Web Marketing 101A
The Internet as the New Marketing Tool

This was supplied to us through our friend, Steve Anderson, a savvy marketing consultant based in San Antonio. Steve wrote this through material he gathered from USA Today.

Think you're seeing a lot more sponsored text ads popping up next to your search results? Just wait: More are coming.

Search engine giants Google and Yahoo are wooing local advertisers to what has been primarily a national medium. Both are quietly testing local search marketing programs, while smaller websites such as Citysearch have switched to Google-like pay-performance billing, effectively increasing their ad base.

This market has huge potential, because most people do their shopping locally according to market tracker Forrester Research.

Forrester Research projects that spending on search marketing-paying for small text links to Web sites that cost advertisers only when the ad is clicked-will grow 47% this year to $2.8 billion.

Google's advertisers pay as little as 5 cents every time the ad is clicked.
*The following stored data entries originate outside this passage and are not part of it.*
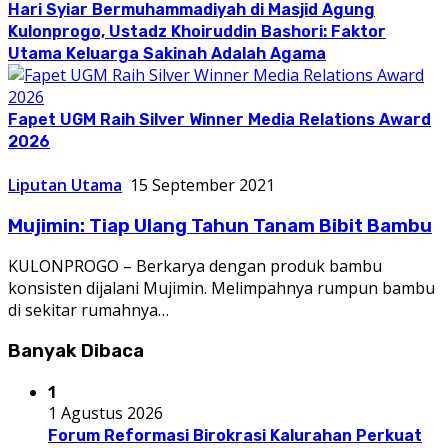
Hari Syiar Bermuhammadiyah di Masjid Agung
Kulonprogo, Ustadz Khoiruddin Bashori: Faktor
Utama Keluarga Sakinah Adalah Agama
Fapet UGM Raih Silver Winner Media Relations Award
2026
Liputan Utama
15 September 2021
Mujimin: Tiap Ulang Tahun Tanam Bibit Bambu
KULONPROGO – Berkarya dengan produk bambu
konsisten dijalani Mujimin. Melimpahnya rumpun bambu
di sekitar rumahnya…
Banyak Dibaca
1
1 Agustus 2026
Forum Reformasi Birokrasi Kalurahan Perkuat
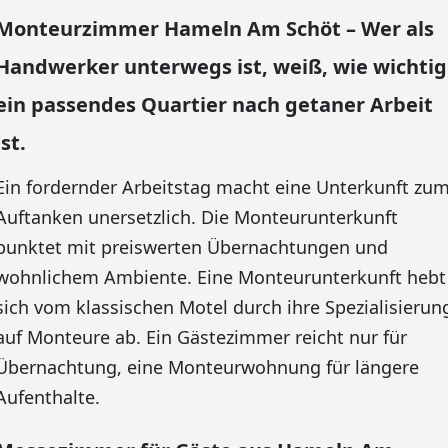
Monteurzimmer Hameln Am Schöt – Wer als
Handwerker unterwegs ist, weiß, wie wichtig
ein passendes Quartier nach getaner Arbeit
ist.
Ein fordernder Arbeitstag macht eine Unterkunft zu
Auftanken unersetzlich. Die Monteurunterkunft
punktet mit preiswerten Übernachtungen und
wohnlichem Ambiente. Eine Monteurunterkunft hebt
sich vom klassischen Motel durch ihre Spezialisierun
auf Monteure ab. Ein Gästezimmer reicht nur für
Übernachtung, eine Monteurwohnung für längere
Aufenthalte.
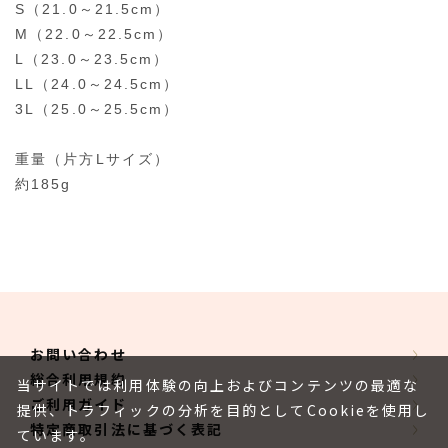
S（21.0～21.5cm）
M（22.0～22.5cm）
L（23.0～23.5cm）
LL（24.0～24.5cm）
3L（25.0～25.5cm）
重量（片方Lサイズ）
約185g
お問い合わせ
総合利用規約
当サイトでは利用体験の向上およびコンテンツの最適な
ご利用ガイド
提供、トラフィックの分析を目的としてCookieを使用し
特定商取引法に基づく表記
ています。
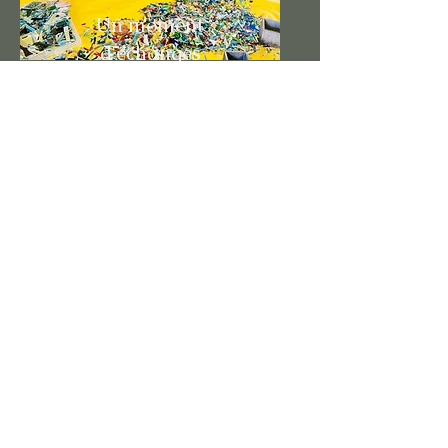
Un moment
d'échanges
Stage adulte et/ou enfant
Pédagogie
Matériel entièrement fourni
N'hésitez pas à me contactez pour
organiser un stage autour
du thème
que vous
souhaitez
ou pour un
évènement
particulier :
inauguration, anniversaire, atelier en
musée...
Its ads also appear on America Online and Ask Jeeves, while ads on Yahoo and MSN come from Yahoo-owned Overture.

One happy customer is Brett Finkelstein. He handles marketing for Table for Six, a San Francisco-area dating service that is dependent on local customers. He began advertising on Google's local program late last year. The results: He is now getting 12 new leads a month. "The power is amazing," he says. "We're getting twice as many clicks now."

Larry Tamkin, a partner with Next Level Realty in Boston, gets 10 leads a day from Google's local program. He's cut back on his newspaper advertising, saying he believes the Internet is the future.

Beyond the search engines that can look up everything from rice to chicken, there are also the local directories, smaller Web sites that want to be a combination Yellow Pages/community newspaper.

Some, such as Switchboard.com and InfoSpace, try to replicate white and Yellow Pages experience. Others, such as Citysearch, offer listings, reviews, and menu offerings on local city-specific sites.

Lawrence Moore, who does the marketing for the Chaya restaurants in Los Angeles and San Francisco, started advertising with Citysearch last year and states that business is up 20%.